Quant à l'histologie - Jean-Pierre Dadoune en a parlé - elle a, comme l'embryologie, cessé depuis longtemps de se contenter de la simple description des structures. Elle est une science morphologique, bien sûr, elle se préoccupe surtout, au-delà de la simple description des structures, d'identifier et de localiser en leur sein les molécules qui les constituent. Science d'intégration, elle permet de reconnaître le lien fondamental entre architecture moléculaire des organites, organisation cellulaire, puis supra-cellulaire d'où découle la compréhension des mécanismes biologiques élémentaires normaux et pathologiques.

Que d'enseignement, en effet, peut apporter la connaissance des manifestations pathologiques, que d'éléments de compréhension peuvent fournir à la pathologie les enseignements des mécanismes normaux. J'exprimerai à ce sujet le regret que les histo-pathologistes n'aient pas continué à fréquenter l'Association comme ils le faisaient à son origine. Leur présence aurait pu, pourrait encore, venir heureusement compléter, dans l'ensemble des sciences morphologiques, l'anatomie macroscopique et l'histologie-embryologie-cytologie, dont l'identité aveuglante et des plus fondamentales ne saurait, bien entendu, être remise en cause.

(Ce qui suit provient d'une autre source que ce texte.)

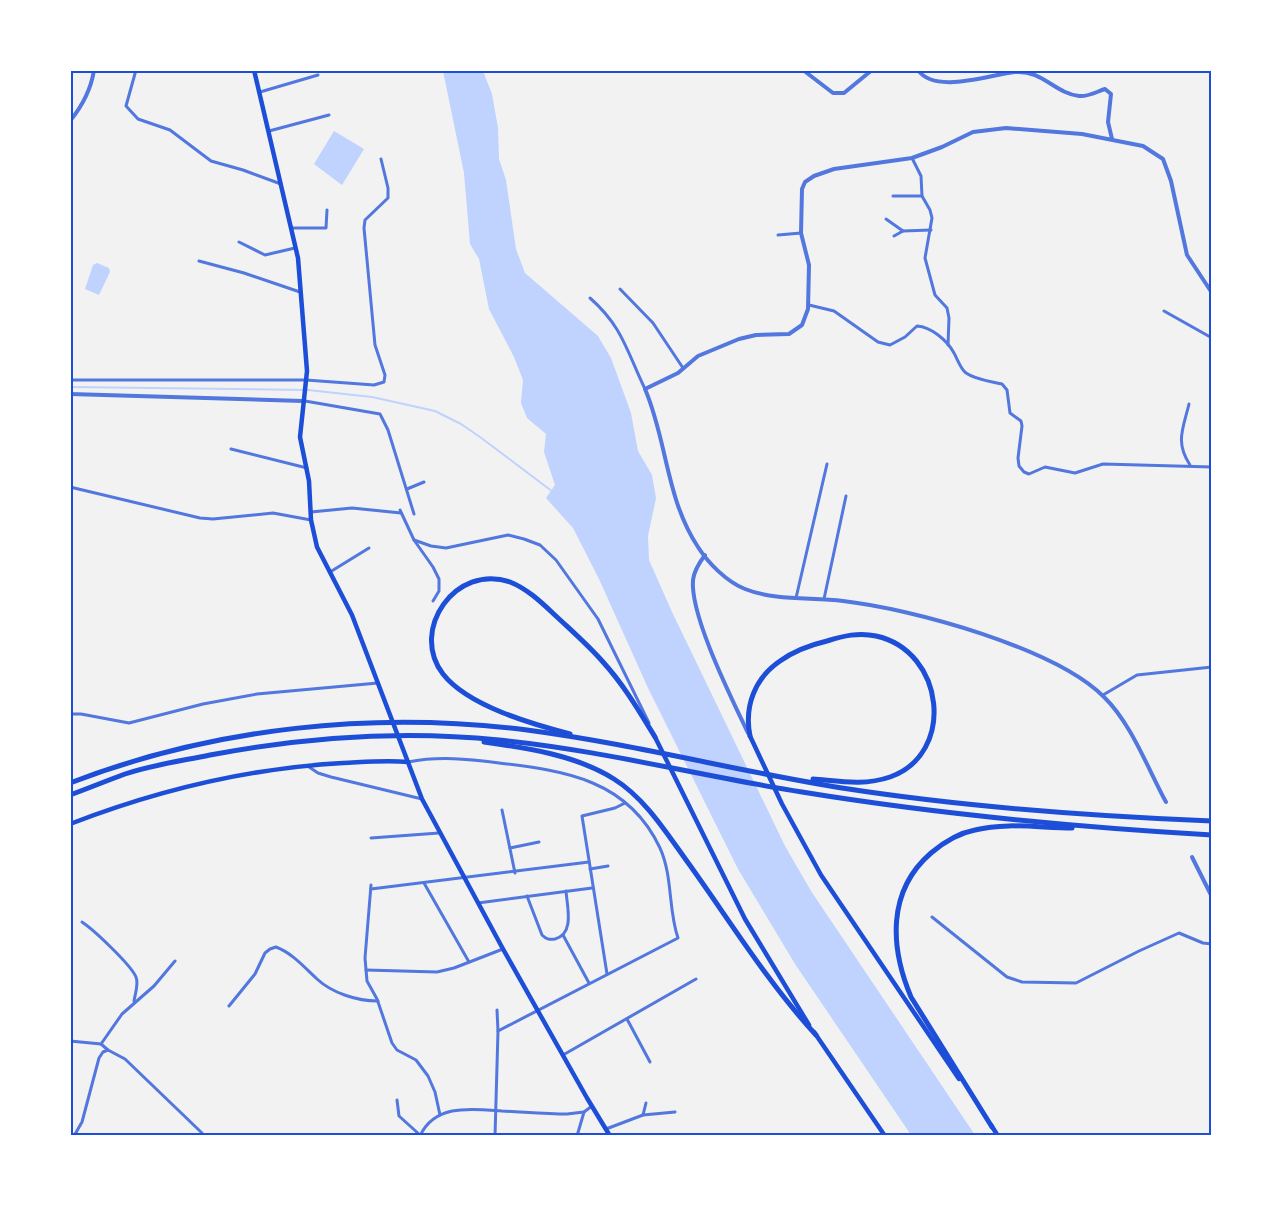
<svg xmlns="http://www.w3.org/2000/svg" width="1282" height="1206" viewBox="0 0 1282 1206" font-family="Manrope,sans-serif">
<rect width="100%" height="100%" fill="#f2f2f2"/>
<!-- water -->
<g fill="#bfd3fe">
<polygon points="443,71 483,71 492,94 498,128 499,159 506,180 516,249 525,273 598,336 611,358 631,413 638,451 652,475 656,498 648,536 649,560 672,612 785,846 811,891 975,1135 911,1135 795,964 738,869 648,688 599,579 573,528 546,498 555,485 544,452 546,434 527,418 521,403 523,380 514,357 489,309 479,259 470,244 464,173"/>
<polygon points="334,131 364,149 342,185 314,164"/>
<polygon points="97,263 109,268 110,272 99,295 85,289 93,265"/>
</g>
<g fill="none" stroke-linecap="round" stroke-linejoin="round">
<!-- stream -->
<polyline stroke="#bfd3fe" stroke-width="2" points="70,387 308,390 372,397 435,411 461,424 480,437 553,492"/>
<!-- minor -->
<g stroke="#5277de" stroke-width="3">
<polyline points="136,70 126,106 138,119 170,130 211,161 243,170 281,184"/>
<polyline points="260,92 318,75"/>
<polyline points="269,131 329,115"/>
<polyline points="912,158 921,176 922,196 930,210 932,218 925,258 935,295 947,308 949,318 948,345"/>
<polyline points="893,196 922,196"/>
<polyline points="886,219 903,231 931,230"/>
<polyline points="292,228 326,228 327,210"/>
<polyline points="778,235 801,233"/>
<polyline points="894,236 903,231"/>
<polyline points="239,242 265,255 295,248"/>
<polyline points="199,261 244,273 300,292"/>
<polyline points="620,289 653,323 683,368"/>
<path d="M590 298C623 327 627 352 645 389"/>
<path d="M809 305 834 311 878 342 890 345 905 337 917 326C931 327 947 340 954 353 958 360 960 368 966 373 976 380 990 381 1002 384L1007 390 1010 413 1021 421 1022 426 1018 458 1019 466 1024 472 1029 474 1045 467 1075 473 1103 464 1212 467"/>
<polyline points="1164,311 1212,338"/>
<polyline points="70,380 306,380 374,385 384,382 385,375 375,345 364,228 365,220 388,198 388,188 381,159"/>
<polyline points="305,401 380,414 388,430 414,514"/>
<path d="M1189 404C1183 429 1175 442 1190 465"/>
<polyline points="231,449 307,468"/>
<polyline points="70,487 200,518 213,519 273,513 311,520"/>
<polyline points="407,489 424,482"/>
<polyline points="400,510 414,540 433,567 439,579 439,591 433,601"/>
<polyline points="311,512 352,508 401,513"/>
<polyline points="414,540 431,546 446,548 508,535 524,539 540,545 556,560 598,619 649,723"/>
<polyline points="330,572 369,548"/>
<polyline points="796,598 827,464"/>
<polyline points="824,599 846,496"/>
<polyline points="1103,695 1137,675 1212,667"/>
<polyline points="70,714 81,714 129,723 203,704 257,694 378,683"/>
<path d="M408 762C439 756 468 759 499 763 566 771 628 780 660 848 673 877 668 909 678 938L498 1031"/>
<polyline points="309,767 318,773 331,777 422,799"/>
<polyline points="502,810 515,873"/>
<polyline points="371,838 439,833"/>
<polyline points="510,848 539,842"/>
<polyline points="590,869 608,866"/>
<polyline points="424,883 469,962"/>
<polyline points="371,885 365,958 367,981 377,999 392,1043 397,1050 416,1060 428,1076 435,1092 440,1115"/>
<polyline points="371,889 589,862"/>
<path d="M527 896 542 935C546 939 549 940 555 939 575 934 567 906 566 891"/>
<polyline points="478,903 592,888"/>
<polyline points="932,917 1007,977 1022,982 1076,983 1139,951 1179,933 1203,943 1212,944"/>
<path d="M82 922C94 930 131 965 136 977 139 984 135 994 134 1001"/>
<polyline points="563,935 589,983"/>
<polyline points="366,970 437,972 454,968 503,949"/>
<polyline points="607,974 582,816 615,808 625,803"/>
<path d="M229 1006 255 974 265 953 270 949 276 947C292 953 304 967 317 979 332 993 357 1001 378 1001"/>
<polyline points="627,1019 650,1062"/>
<polyline points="70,1041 101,1044 108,1050"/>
<polyline points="101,1044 122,1014 154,986 175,961"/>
<polyline points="563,1055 696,979"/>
<polyline points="397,1100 399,1116 420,1135"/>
<polyline points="643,1115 646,1103"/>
<polyline points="606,1129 643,1115 675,1112"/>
<polyline points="74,1136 82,1122 99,1058 103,1052 108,1050 125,1059 202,1133"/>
<path d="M420 1136C435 1103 473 1109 502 1111 524 1112 546 1114 567 1114L584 1112 592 1106"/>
<polyline points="495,1136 498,1031 497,1010"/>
<polyline points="577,1136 584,1112"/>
</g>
<!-- tertiary -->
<g stroke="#5277de" stroke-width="4">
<polyline points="803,70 833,93 844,93 872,70"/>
<path d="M918 70C935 95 991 74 1015 72 1043 70 1054 93 1079 96 1088 97 1096 92 1105 89L1111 94 1108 122 1112 139"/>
<path d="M70 121C83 105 91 90 94 70"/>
<polyline points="70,394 303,401"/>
<path d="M705 555C699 563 694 571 693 580 690 616 732 699 748 733"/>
<path d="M1166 802C1148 769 1131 723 1104 697 1055 648 913 609 843 601 811 597 775 601 745 589 727 582 708 563 698 547 666 499 667 440 645 389L678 373 698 356 739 339 756 335 789 334 802 325 808 309 809 265 801 233 802 189 805 182 814 176 834 169 912 158 942 147 973 132 1006 128 1082 134 1143 146 1163 159 1171 181 1187 255 1212 293"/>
<polyline points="1192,857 1212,897"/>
</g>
<!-- secondary -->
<g stroke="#1d4ed8" stroke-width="4.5">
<polyline points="254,70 298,258 307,371 300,437 309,481 311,520 317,547 352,615 422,799 503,949 587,1098 610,1136"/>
<path d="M70 824C158 790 250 768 343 763 365 762 386 760 408 762"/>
</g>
<!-- primary -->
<g stroke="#1d4ed8" stroke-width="4.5">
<polyline points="750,736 782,804 821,875 959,1079"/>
<polyline points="655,737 745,919 809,1025"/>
<polyline points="814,1032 885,1136"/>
<polyline points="991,1125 998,1136"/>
</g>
<!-- motorway -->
<g stroke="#1d4ed8" stroke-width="5">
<path d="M570 734C532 724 468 706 443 674 409 630 456 563 510 582 528 589 543 604 557 617 573 632 589 646 603 662 624 685 639 711 655 737"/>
<path d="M750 736C744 706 755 678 780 661 794 651 810 645 827 641 843 636 859 632 876 636 945 651 956 754 890 777 864 786 839 781 813 779"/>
<path d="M484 742C527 748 576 755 614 779 646 799 667 834 689 864 730 921 768 983 816 1035"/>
<path d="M70 783C215 727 374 711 527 730 633 744 737 771 842 788 964 807 1088 816 1212 821"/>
<path d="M70 795C89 788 106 781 125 774 152 765 181 761 210 755 305 737 402 730 499 740 601 750 700 776 802 792 937 814 1074 827 1212 835"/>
<path d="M992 1127 911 997C890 947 887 891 931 853 944 842 959 833 975 830 1006 822 1041 828 1072 828"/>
</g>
</g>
<!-- border -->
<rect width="1282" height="1206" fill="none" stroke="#ffffff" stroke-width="144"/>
<rect x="72" y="72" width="1138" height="1062" fill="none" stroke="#1d4ed8" stroke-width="2"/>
</svg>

Il ne m'était pas possible d'énumérer tous les noms qui ont accompagné nos études, notre enseignement, nos recherches. Il ne m'était pas possible de faire revivre, fût-ce un instant, tous les visages qui peu à peu reprennent forme, du fond du souvenir, foule silencieuse de ceux qui, par la morphologie, ont, de tout leur cœur fait progresser le savoir. Non, cela n’était pas possible, mais il importait seulement d'accomplir un devoir de mémoire collective, de nous souvenir de ce que nous leur devons et de leur rendre hommage.

Il est coutume, dans ce genre de discours, de parler du prochain Centenaire : je ne le ferai pas. Je souhaite seulement qu'on reconnaisse à la Morphologie la place qu'elle mérite, et à notre Association le succès qui nous appartient à nous, et à nous seuls, de lui construire.